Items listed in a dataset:
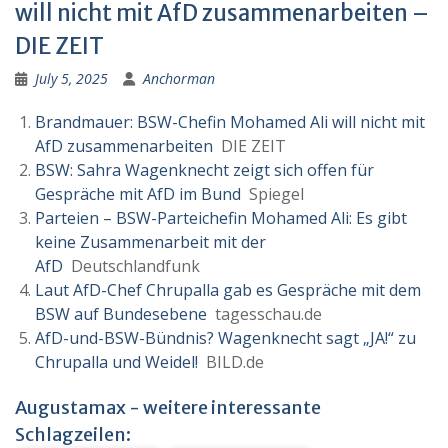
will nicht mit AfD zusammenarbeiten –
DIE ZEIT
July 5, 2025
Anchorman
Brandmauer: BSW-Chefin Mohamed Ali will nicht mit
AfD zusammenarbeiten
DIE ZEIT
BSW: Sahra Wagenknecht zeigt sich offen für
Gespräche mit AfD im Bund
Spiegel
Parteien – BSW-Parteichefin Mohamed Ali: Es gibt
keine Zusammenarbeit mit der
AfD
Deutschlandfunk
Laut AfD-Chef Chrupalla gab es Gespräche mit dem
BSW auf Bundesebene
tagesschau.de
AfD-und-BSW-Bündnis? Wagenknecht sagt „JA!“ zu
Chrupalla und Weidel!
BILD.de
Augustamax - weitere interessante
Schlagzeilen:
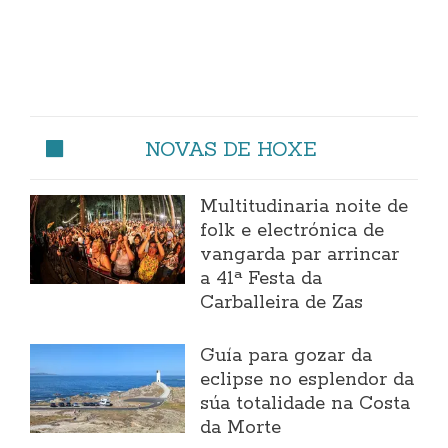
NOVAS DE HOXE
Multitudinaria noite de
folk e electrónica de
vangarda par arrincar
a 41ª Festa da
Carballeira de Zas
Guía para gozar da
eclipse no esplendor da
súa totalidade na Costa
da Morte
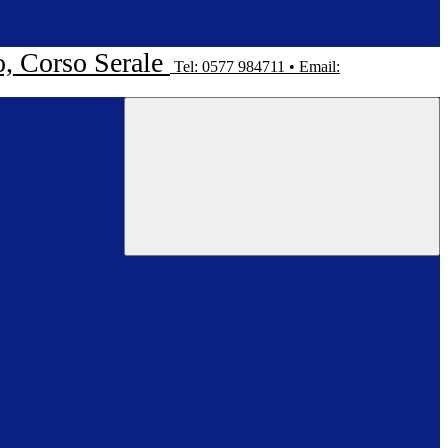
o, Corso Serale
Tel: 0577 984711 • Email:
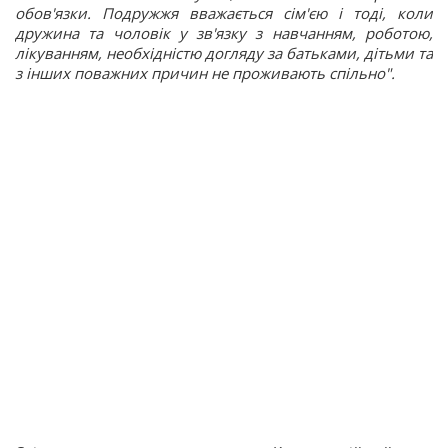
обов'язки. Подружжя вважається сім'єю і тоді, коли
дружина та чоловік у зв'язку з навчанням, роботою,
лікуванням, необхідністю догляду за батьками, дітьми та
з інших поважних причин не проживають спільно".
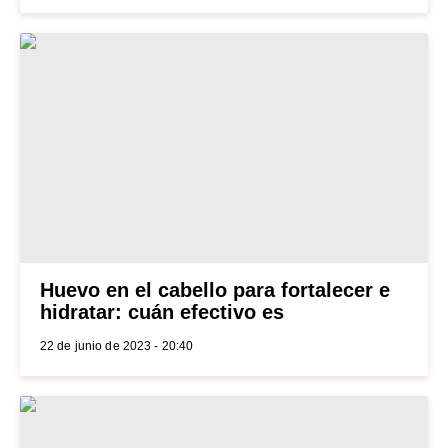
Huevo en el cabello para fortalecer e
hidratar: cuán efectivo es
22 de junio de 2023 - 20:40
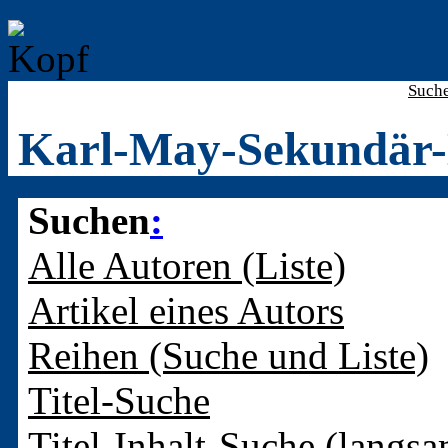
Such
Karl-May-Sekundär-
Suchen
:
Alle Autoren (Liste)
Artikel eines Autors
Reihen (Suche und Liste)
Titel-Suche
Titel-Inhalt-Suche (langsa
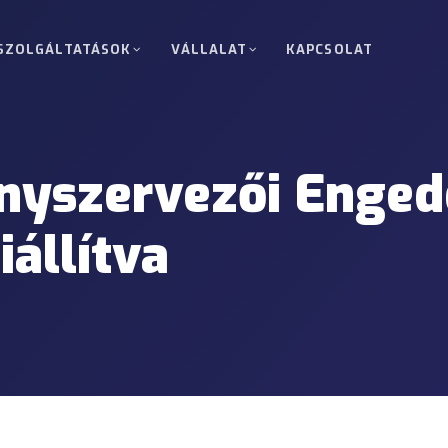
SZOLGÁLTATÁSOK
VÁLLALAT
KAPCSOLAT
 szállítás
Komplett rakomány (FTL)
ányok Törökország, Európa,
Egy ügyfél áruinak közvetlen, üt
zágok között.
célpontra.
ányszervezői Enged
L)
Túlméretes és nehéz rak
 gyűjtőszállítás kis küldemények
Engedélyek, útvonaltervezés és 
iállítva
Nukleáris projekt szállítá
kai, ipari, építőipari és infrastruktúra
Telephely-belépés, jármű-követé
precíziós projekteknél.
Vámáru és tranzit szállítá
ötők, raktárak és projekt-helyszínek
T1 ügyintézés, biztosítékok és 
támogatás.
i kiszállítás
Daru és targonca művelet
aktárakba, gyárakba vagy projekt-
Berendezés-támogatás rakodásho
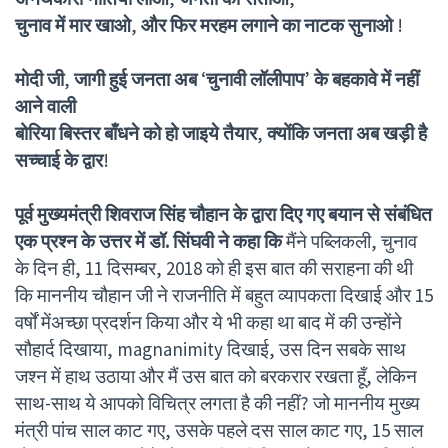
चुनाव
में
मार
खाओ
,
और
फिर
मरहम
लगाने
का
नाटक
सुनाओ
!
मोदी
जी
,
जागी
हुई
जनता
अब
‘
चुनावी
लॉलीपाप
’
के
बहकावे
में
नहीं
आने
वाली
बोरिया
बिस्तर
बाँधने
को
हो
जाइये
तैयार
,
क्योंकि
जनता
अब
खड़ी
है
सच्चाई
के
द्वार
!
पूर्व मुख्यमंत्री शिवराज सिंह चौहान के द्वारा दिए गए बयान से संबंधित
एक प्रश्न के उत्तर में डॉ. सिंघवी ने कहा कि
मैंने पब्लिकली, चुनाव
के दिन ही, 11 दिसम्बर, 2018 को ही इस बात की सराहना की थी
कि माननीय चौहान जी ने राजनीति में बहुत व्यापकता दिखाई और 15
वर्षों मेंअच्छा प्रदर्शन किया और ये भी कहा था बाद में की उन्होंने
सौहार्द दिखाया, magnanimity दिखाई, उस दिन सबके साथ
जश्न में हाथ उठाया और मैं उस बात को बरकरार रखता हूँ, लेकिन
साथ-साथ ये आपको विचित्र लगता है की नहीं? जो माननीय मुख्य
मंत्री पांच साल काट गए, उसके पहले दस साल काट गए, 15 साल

**WHAT YOU NEED TO DO**
Repeat all of the lines above word for word, omitting the pictures from your answer.

**RESULT OF THIS EXERCISE**
will nicht mit AfD zusammenarbeiten –
DIE ZEIT
July 5, 2025
Anchorman
Brandmauer: BSW-Chefin Mohamed Ali will nicht mit
AfD zusammenarbeiten
DIE ZEIT
BSW: Sahra Wagenknecht zeigt sich offen für
Gespräche mit AfD im Bund
Spiegel
Parteien – BSW-Parteichefin Mohamed Ali: Es gibt
keine Zusammenarbeit mit der
AfD
Deutschlandfunk
Laut AfD-Chef Chrupalla gab es Gespräche mit dem
BSW auf Bundesebene
tagesschau.de
AfD-und-BSW-Bündnis? Wagenknecht sagt „JA!“ zu
Chrupalla und Weidel!
BILD.de
Augustamax - weitere interessante
Schlagzeilen:
NOVAS DE HOXE
Multitudinaria noite de
folk e electrónica de
vangarda par arrincar
a 41ª Festa da
Carballeira de Zas
Guía para gozar da
eclipse no esplendor da
súa totalidade na Costa
da Morte
o, Corso Serale
Tel: 0577 984711 • Email:
обов'язки. Подружжя вважається сім'єю і тоді, коли
дружина та чоловік у зв'язку з навчанням, роботою,
лікуванням, необхідністю догляду за батьками, дітьми та
з інших поважних причин не проживають спільно".
Huevo en el cabello para fortalecer e
hidratar: cuán efectivo es
22 de junio de 2023 - 20:40
Such
Karl-May-Sekundär-
Suchen
:
Alle Autoren (Liste)
Artikel eines Autors
Reihen (Suche und Liste)
Titel-Suche
Titel-Inhalt-Suche (langsa
SZOLGÁLTATÁSOK
VÁLLALAT
KAPCSOLAT
 szállítás
Komplett rakomány (FTL)
ányok Törökország, Európa,
Egy ügyfél áruinak közvetlen, üt
zágok között.
célpontra.
ányszervezői Enged
L)
Túlméretes és nehéz rak
 gyűjtőszállítás kis küldemények
Engedélyek, útvonaltervezés és 
iállítva
Nukleáris projekt szállítá
kai, ipari, építőipari és infrastruktúra
Telephely-belépés, jármű-követé
precíziós projekteknél.
Vámáru és tranzit szállítá
ötők, raktárak és projekt-helyszínek
T1 ügyintézés, biztosítékok és 
támogatás.
i kiszállítás
Daru és targonca művelet
aktárakba, gyárakba vagy projekt-
Berendezés-támogatás rakodásho
चुनाव
में
मार
खाओ
,
और
फिर
मरहम
लगाने
का
नाटक
सुनाओ
!
मोदी
जी
,
जागी
हुई
जनता
अब
‘
चुनावी
लॉलीपाप
’
के
बहकावे
में
नहीं
आने
वाली
बोरिया
बिस्तर
बाँधने
को
हो
जाइये
तैयार
,
क्योंकि
जनता
अब
खड़ी
है
सच्चाई
के
द्वार
!
पूर्व मुख्यमंत्री शिवराज सिंह चौहान के द्वारा दिए गए बयान से संबंधित
एक प्रश्न के उत्तर में डॉ. सिंघवी ने कहा कि
मैंने पब्लिकली, चुनाव
के दिन ही, 11 दिसम्बर, 2018 को ही इस बात की सराहना की थी
कि माननीय चौहान जी ने राजनीति में बहुत व्यापकता दिखाई और 15
वर्षों मेंअच्छा प्रदर्शन किया और ये भी कहा था बाद में की उन्होंने
सौहार्द दिखाया, magnanimity दिखाई, उस दिन सबके साथ
जश्न में हाथ उठाया और मैं उस बात को बरकरार रखता हूँ, लेकिन
साथ-साथ ये आपको विचित्र लगता है की नहीं? जो माननीय मुख्य
मंत्री पांच साल काट गए, उसके पहले दस साल काट गए, 15 साल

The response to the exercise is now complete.